I apologize I came off very vague. I just started reading this book (Tactical Barbell) and it talks about how there are Tactical Barbell templates (or specific workouts) which are not the main focus of the workout but are great in helping increase general strength. 

Example: Certain sets of days you follow the set template you chose, which includes the weight and reps  and takes 20 to 30 mins to complete.

So my question is has anyone followed this program and seen any results?


----------



## JustMe (Oct 24, 2016)

(Wish I could edit haha) To add to this,

I would follow my current program but also add this in 3 times a week or more or less as necessary.


----------



## Etype (Nov 2, 2016)

Never tried it, but strength is good in you are already where you need to be on your primary goals.
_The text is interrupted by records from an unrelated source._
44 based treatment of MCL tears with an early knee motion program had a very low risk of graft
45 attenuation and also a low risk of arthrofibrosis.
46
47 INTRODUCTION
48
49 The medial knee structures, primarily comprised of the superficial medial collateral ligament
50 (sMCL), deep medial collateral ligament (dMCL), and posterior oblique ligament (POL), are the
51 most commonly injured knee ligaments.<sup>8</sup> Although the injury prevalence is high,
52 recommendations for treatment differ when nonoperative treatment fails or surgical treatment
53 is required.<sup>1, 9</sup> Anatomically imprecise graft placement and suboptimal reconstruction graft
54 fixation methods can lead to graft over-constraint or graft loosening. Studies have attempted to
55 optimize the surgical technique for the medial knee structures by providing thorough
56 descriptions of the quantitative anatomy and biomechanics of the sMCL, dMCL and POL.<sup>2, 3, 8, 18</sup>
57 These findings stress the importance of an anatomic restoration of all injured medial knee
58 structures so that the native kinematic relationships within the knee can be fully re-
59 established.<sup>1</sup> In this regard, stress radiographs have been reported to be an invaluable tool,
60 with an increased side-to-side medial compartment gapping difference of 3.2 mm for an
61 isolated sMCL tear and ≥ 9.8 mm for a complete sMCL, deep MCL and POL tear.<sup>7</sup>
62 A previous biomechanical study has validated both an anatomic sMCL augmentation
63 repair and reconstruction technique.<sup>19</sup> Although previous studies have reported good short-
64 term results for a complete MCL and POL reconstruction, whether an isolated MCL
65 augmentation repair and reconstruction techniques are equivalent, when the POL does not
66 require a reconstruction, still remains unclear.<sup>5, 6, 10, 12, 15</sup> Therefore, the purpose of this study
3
If you are going to a selection of something, I'd shoot for 100% in each event when you are well rested and not under stress. Once you attain that, implement whatever strength program of your choice at a 60/40ish ratio. If you start to lose your performance in your benchmark events, titrate your doses as necessary.

Bottom mind- go into whatever you are doing being able to crush the critical events, and being as strong as possible for durability.


----------



## JustMe (Nov 21, 2016)

Just thought I would post an update. Only a few weeks in but adding two strength days has really helped me improve in all the areas I will test in.


----------